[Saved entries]
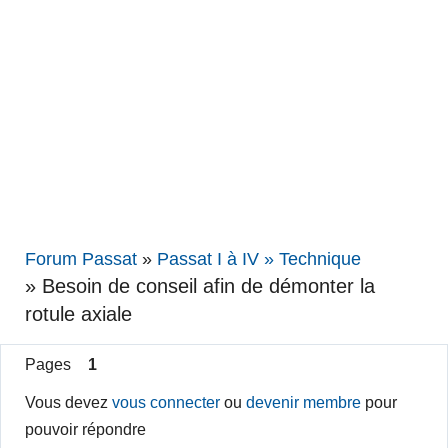
Forum Passat
»
Passat I à IV » Technique
»
Besoin de conseil afin de démonter la
rotule axiale
Pages
1
Vous devez
vous connecter
ou
devenir membre
pour
pouvoir répondre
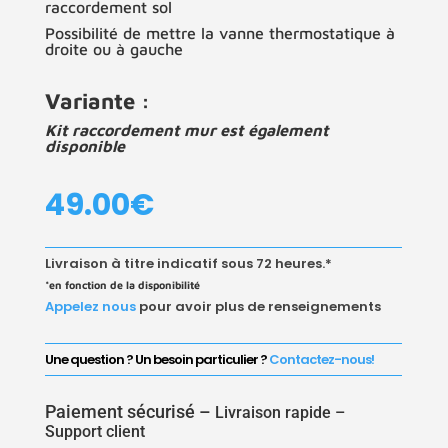
raccordement sol
Possibilité de mettre la vanne thermostatique à
droite ou à gauche
Variante :
Kit raccordement mur est également
disponible
49.00
€
Livraison à titre indicatif sous 72 heures.*
*en fonction de la disponibilité
Appelez nous
pour avoir plus de renseignements
Une question ? Un besoin particulier ?
Contactez-nous!
Paiement sécurisé –
Livraison rapide –
Support client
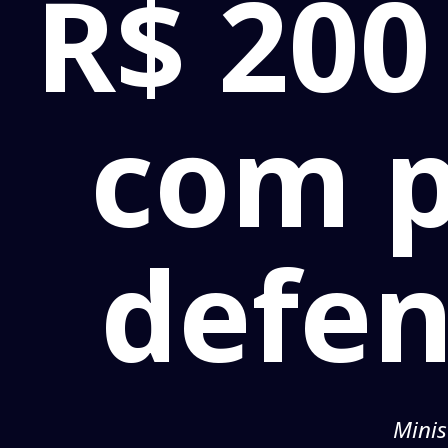
R$ 200
com p
defen
Minis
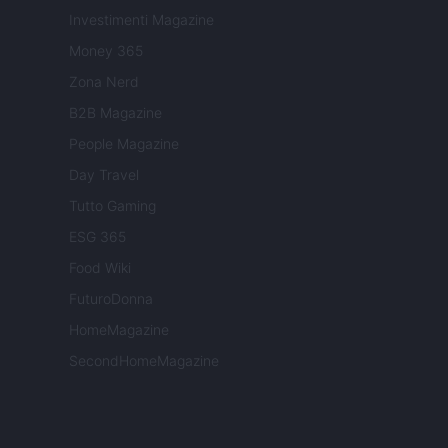
Investimenti Magazine
Money 365
Zona Nerd
B2B Magazine
People Magazine
Day Travel
Tutto Gaming
ESG 365
Food Wiki
FuturoDonna
HomeMagazine
SecondHomeMagazine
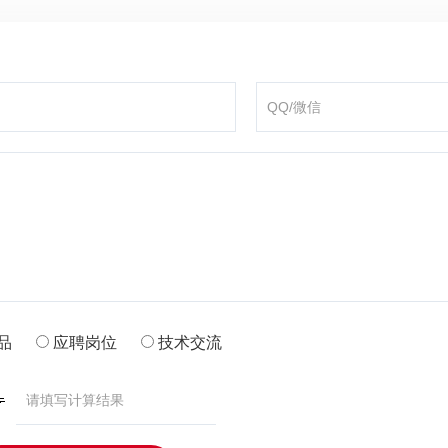
品
应聘岗位
技术交流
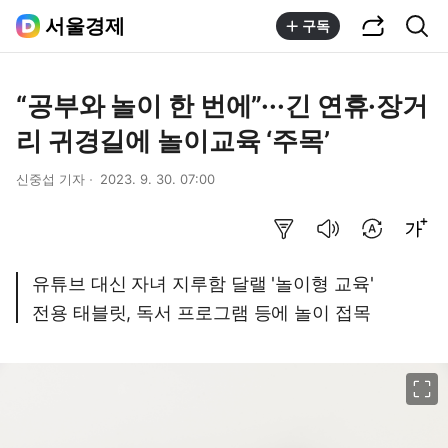
공유하기
통합검색
서울경제
구독
“공부와 놀이 한 번에”···긴 연휴·장거
리 귀경길에 놀이교육 ‘주목’
신중섭 기자
2023. 9. 30. 07:00
요약보기
음성으로 듣기
번역 설정
글씨크기 조절하기
유튜브 대신 자녀 지루함 달랠 '놀이형 교육'
전용 태블릿, 독서 프로그램 등에 놀이 접목
이미지 크게 보기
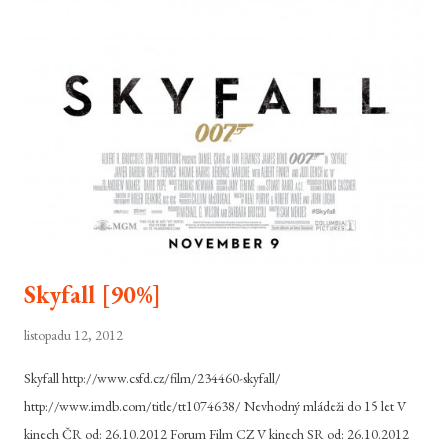
Skyfall [90%]
listopadu 12, 2012
Skyfall http://www.csfd.cz/film/234460-skyfall/
http://www.imdb.com/title/tt1074638/ Nevhodný mládeži do 15 let V
kinech ČR od: 26.10.2012 Forum Film CZ V kinech SR od: 26.10.2012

- WHAT YOU WILL DO: Render the records above word for word and leave the pictures out.

- RESPONSE:
Forum Passat
»
Passat I à IV » Technique
»
Besoin de conseil afin de démonter la
rotule axiale
Pages
1
Vous devez
vous connecter
ou
devenir membre
pour
pouvoir répondre
raccordement sol
Possibilité de mettre la vanne thermostatique à
droite ou à gauche
Variante :
Kit raccordement mur est également
disponible
49.00
€
Livraison à titre indicatif sous 72 heures.*
*en fonction de la disponibilité
Appelez nous
pour avoir plus de renseignements
Une question ? Un besoin particulier ?
Contactez-nous!
Paiement sécurisé –
Livraison rapide –
Support client
R$ 200
com p
defen
Minis
Investimenti Magazine
Money 365
Zona Nerd
B2B Magazine
People Magazine
Day Travel
Tutto Gaming
ESG 365
Food Wiki
FuturoDonna
HomeMagazine
SecondHomeMagazine
品
应聘岗位
技术交流
공유하기
통합검색
서울경제
구독
“공부와 놀이 한 번에”···긴 연휴·장거
리 귀경길에 놀이교육 ‘주목’
신중섭 기자
2023. 9. 30. 07:00
요약보기
음성으로 듣기
번역 설정
글씨크기 조절하기
유튜브 대신 자녀 지루함 달랠 '놀이형 교육'
전용 태블릿, 독서 프로그램 등에 놀이 접목
이미지 크게 보기
Skyfall [90%]
listopadu 12, 2012
Skyfall http://www.csfd.cz/film/234460-skyfall/
http://www.imdb.com/title/tt1074638/ Nevhodný mládeži do 15 let V
kinech ČR od: 26.10.2012 Forum Film CZ V kinech SR od: 26.10.2012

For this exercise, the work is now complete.